Symptoms of a sprained knee ligament include:
- Knee pain
- Joint inflammation
- Unstable knee joint
- Limited range of knee motion
You could have also heard or felt a pop in your knee when you injured it.
Minor knee strains will heal in four to six weeks with rest. Full-thickness tears in the ligaments might require surgery.
Strained Muscles
The muscles and tendons that cross the knee can also get stretched or torn when you hyperextend your knee, causing a strain.
Symptoms of a strained knee include:
- Swollen and stiff muscles
- Leg pain near or crossing your knee
- Muscle spasms and weakness in the leg
Strains usually heal within four to six weeks with home care.
Torn Cartilage
A sudden strain on your knee can tear the cartilage inside.
Symptoms of torn knee cartilage include:
- Knee pain
- Swollen knee
- Limited range of motion
- Clicking or hitching in the knee
Doctors used to perform arthroscopic knee surgery frequently for torn knee cartilage. Many doctors now prefer to allow the cartilage to heal on its own unless your knee has pieces of loose or floating cartilage inside that inhibit motion.
How Can You Get Compensation for a Knee Injury?

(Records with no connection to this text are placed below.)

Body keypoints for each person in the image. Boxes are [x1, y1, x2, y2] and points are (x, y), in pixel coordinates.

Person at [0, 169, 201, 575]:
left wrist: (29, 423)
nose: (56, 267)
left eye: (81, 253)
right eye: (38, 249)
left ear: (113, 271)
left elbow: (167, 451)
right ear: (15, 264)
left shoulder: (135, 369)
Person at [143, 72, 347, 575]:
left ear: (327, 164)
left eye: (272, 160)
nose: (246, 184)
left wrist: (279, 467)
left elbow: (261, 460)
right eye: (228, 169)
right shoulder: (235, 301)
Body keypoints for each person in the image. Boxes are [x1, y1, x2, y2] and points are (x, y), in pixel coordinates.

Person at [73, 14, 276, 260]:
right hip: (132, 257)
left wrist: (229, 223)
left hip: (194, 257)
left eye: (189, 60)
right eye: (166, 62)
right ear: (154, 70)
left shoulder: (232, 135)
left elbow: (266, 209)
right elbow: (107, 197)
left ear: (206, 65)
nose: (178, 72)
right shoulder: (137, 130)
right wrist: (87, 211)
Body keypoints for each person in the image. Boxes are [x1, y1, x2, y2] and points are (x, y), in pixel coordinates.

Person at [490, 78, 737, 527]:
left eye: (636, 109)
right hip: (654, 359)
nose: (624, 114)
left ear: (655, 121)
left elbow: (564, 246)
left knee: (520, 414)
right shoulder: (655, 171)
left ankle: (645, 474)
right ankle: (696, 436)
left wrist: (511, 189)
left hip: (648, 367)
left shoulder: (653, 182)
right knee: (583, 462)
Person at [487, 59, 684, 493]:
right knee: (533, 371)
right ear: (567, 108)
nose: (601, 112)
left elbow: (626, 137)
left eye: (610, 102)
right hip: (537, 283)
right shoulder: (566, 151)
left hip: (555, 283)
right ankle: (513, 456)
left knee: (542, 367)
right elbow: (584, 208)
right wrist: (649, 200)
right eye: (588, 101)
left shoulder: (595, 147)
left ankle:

You can seek compensation for knee injuries that result from someone else’s negligence. If you prove negligence, you can seek compensation for economic losses like medical expenses and lost income, as well as non-economic losses like pain and suffering.
A knee injury can disable you from working or performing necessary activities like walking and driving. You might take months to recover and experience chronic pain in your knee for the rest of your life.